======== RECORDS FOR THE EXERCISE

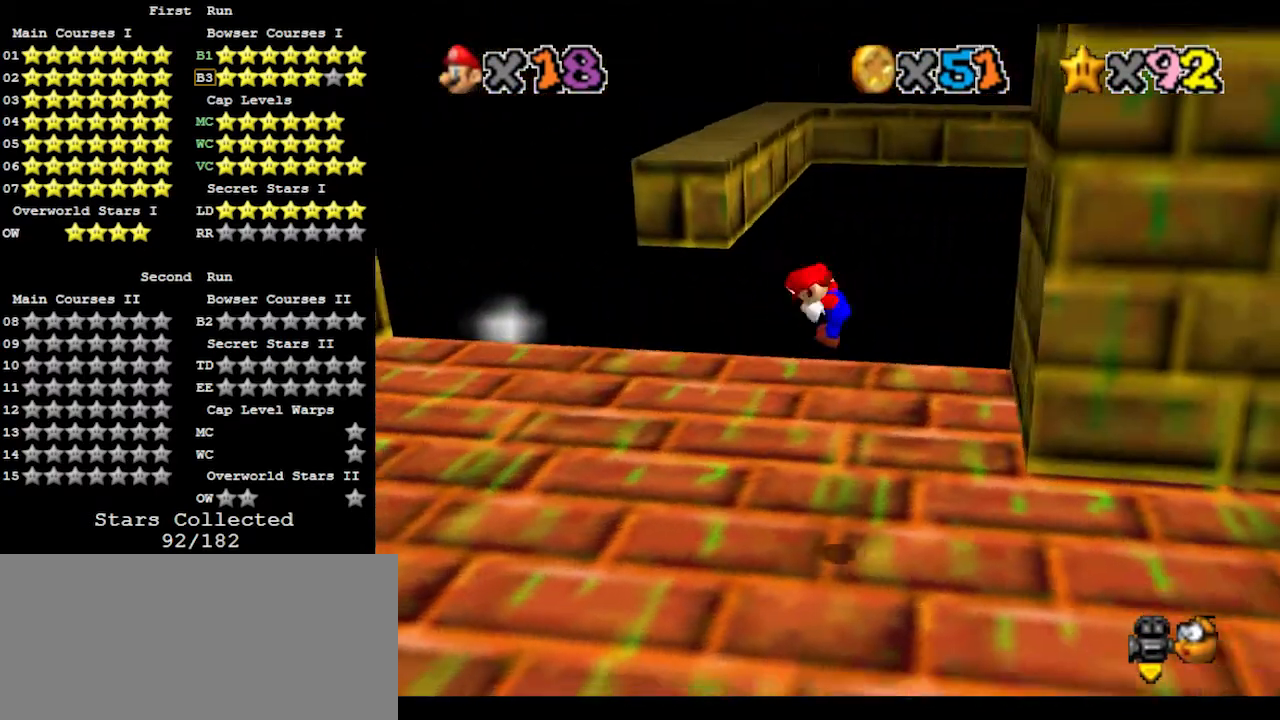
{"buttons": [], "left_stick": "center", "events": [[233, "B", "down"], [333, "B", "up"], [333, "left_stick", "center"], [367, "A", "down"], [400, "left_stick", "down-right"], [467, "A", "up"], [500, "left_stick", "center"]]}
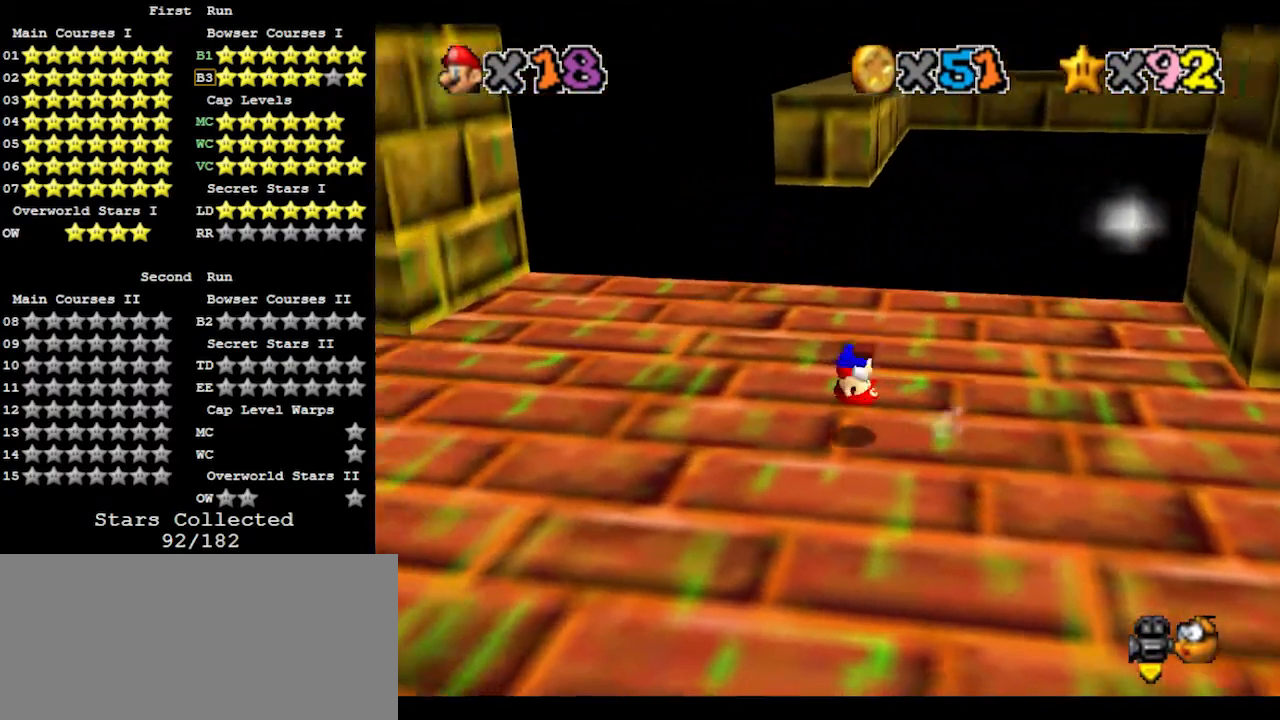
{"buttons": [], "left_stick": "center", "events": []}
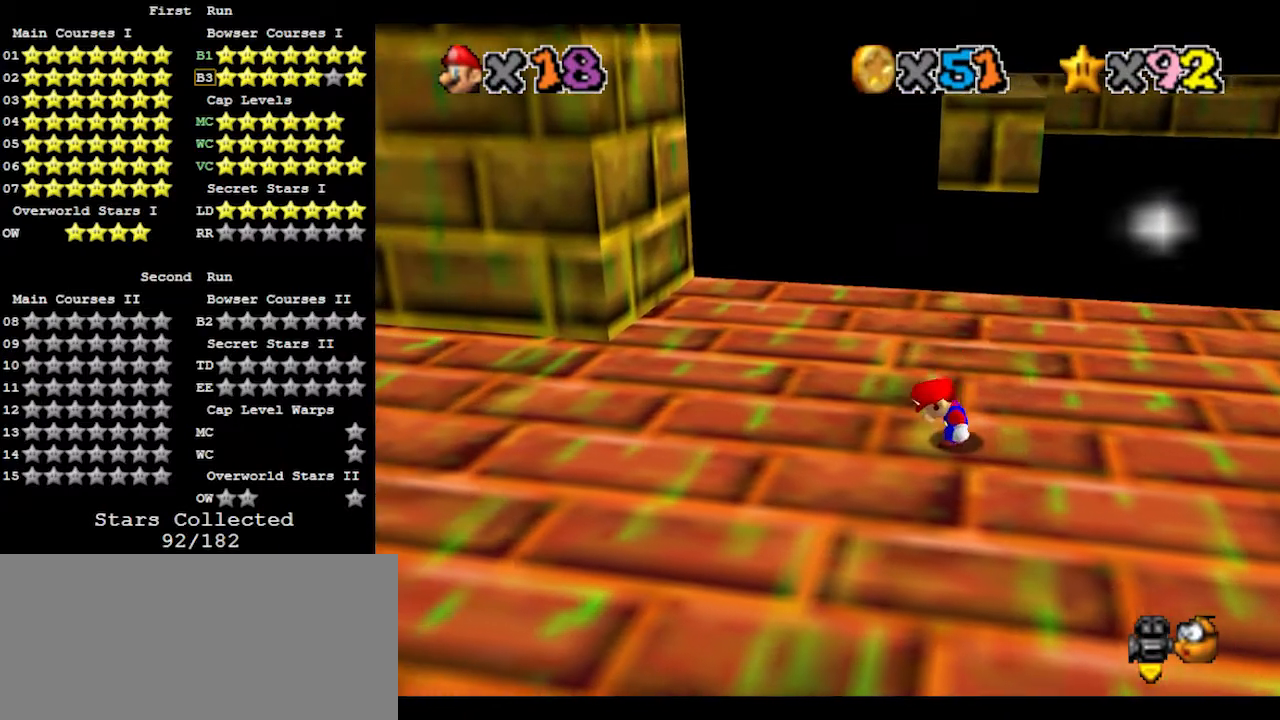
{"buttons": [], "left_stick": "center", "events": []}
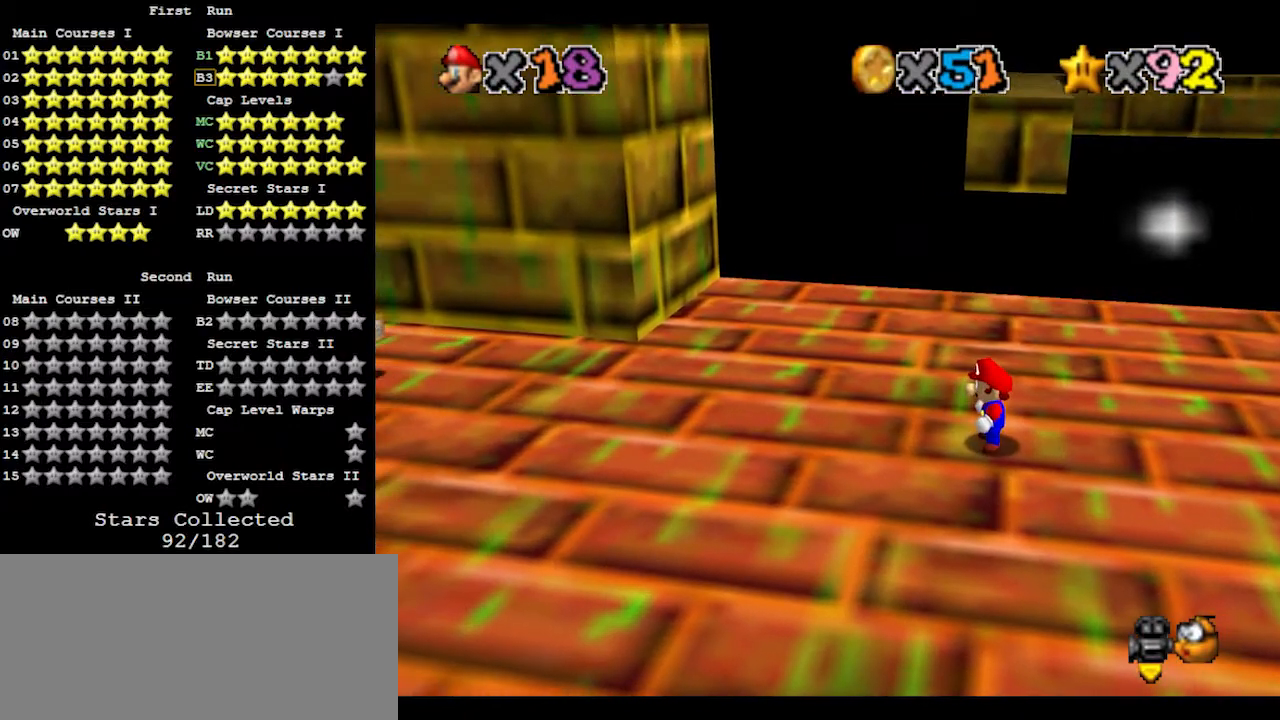
{"buttons": [], "left_stick": "center", "events": []}
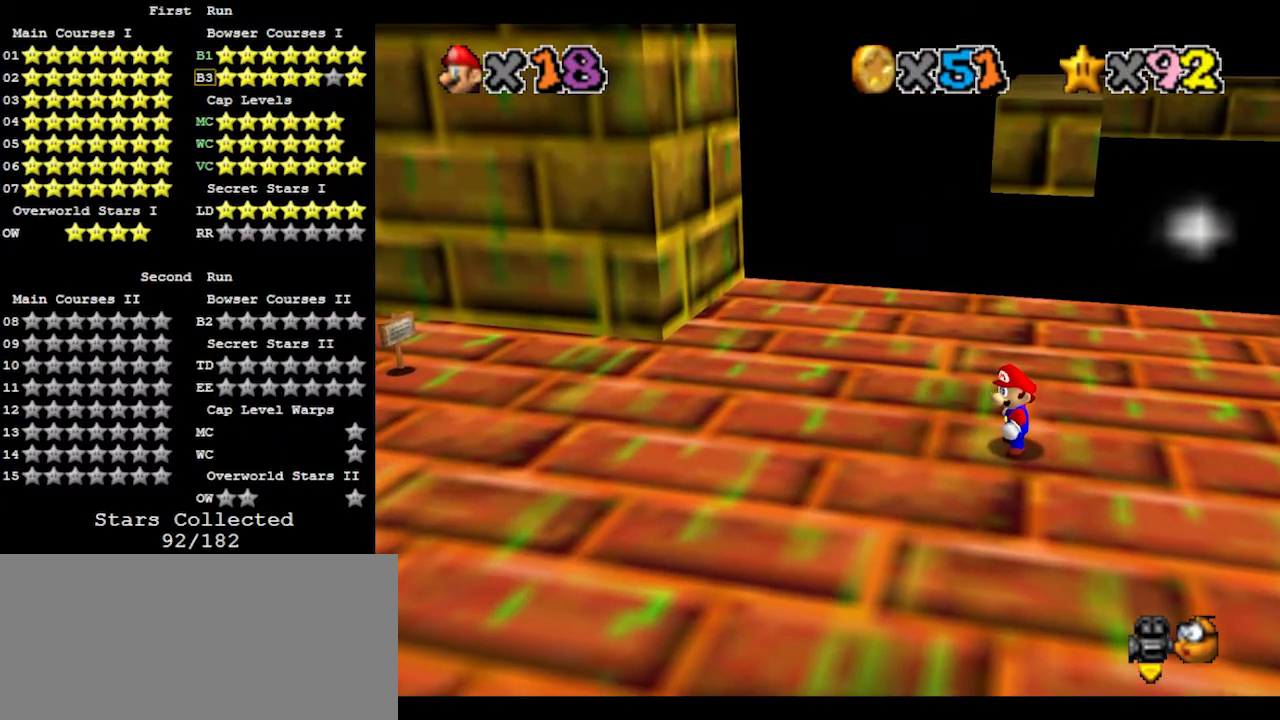
{"buttons": [], "left_stick": "center", "events": []}
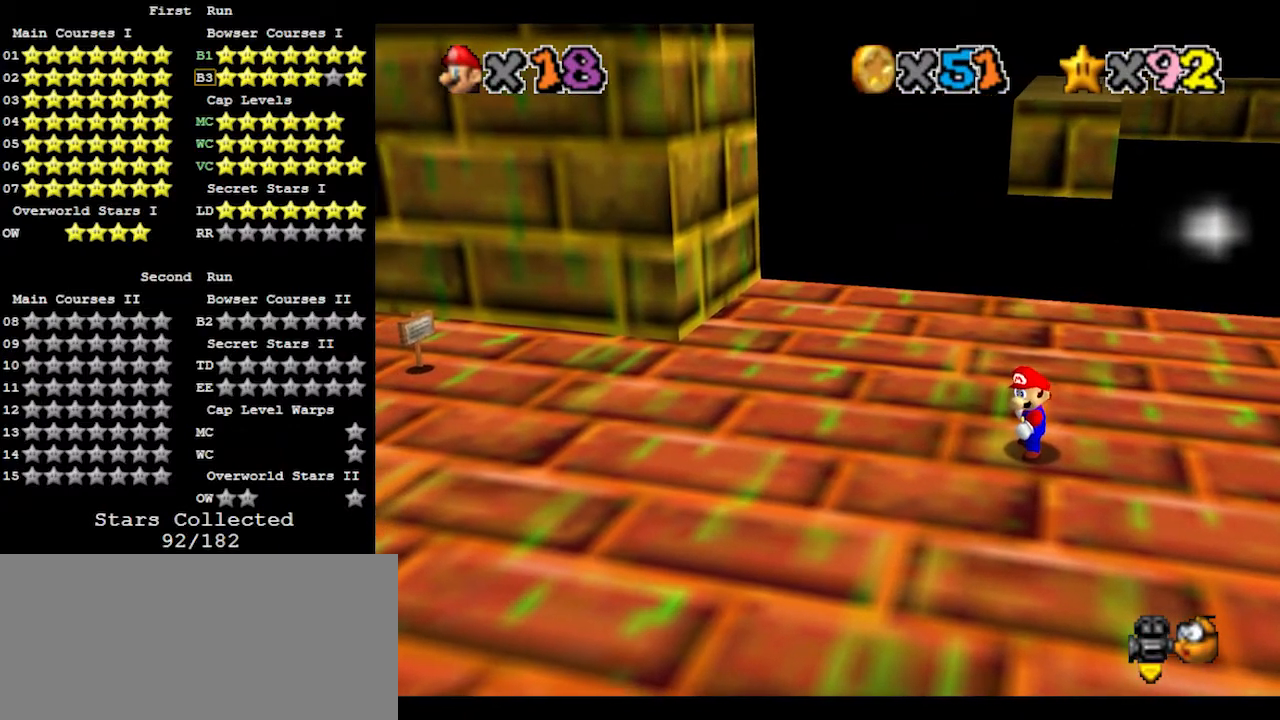
{"buttons": [], "left_stick": "center", "events": []}
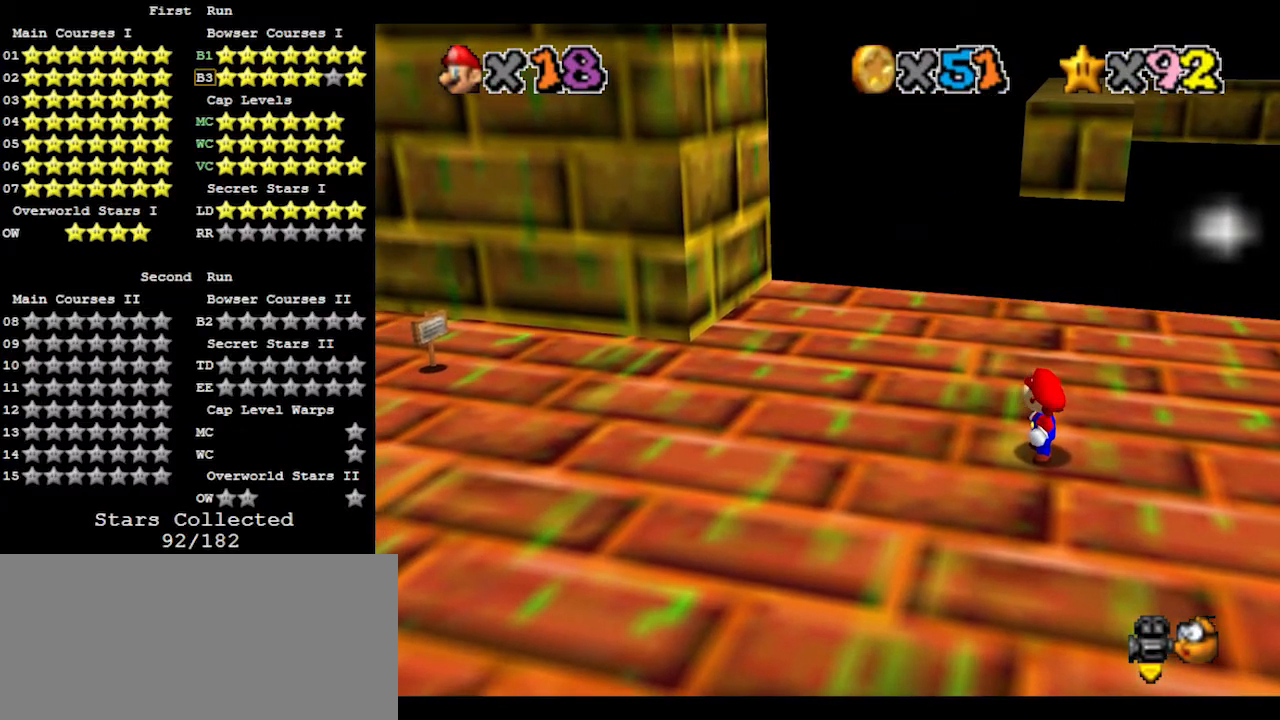
{"buttons": [], "left_stick": "center", "events": []}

================

### [BRIEF]
All of the records need to be restated word for word, but not the pictures.

### [RESPONSE AREA]
{"buttons": [], "left_stick": "center", "events": [[233, "B", "down"], [333, "B", "up"], [333, "left_stick", "center"], [367, "A", "down"], [400, "left_stick", "down-right"], [467, "A", "up"], [500, "left_stick", "center"]]}
{"buttons": [], "left_stick": "center", "events": []}
{"buttons": [], "left_stick": "center", "events": []}
{"buttons": [], "left_stick": "center", "events": []}
{"buttons": [], "left_stick": "center", "events": []}
{"buttons": [], "left_stick": "center", "events": []}
{"buttons": [], "left_stick": "center", "events": []}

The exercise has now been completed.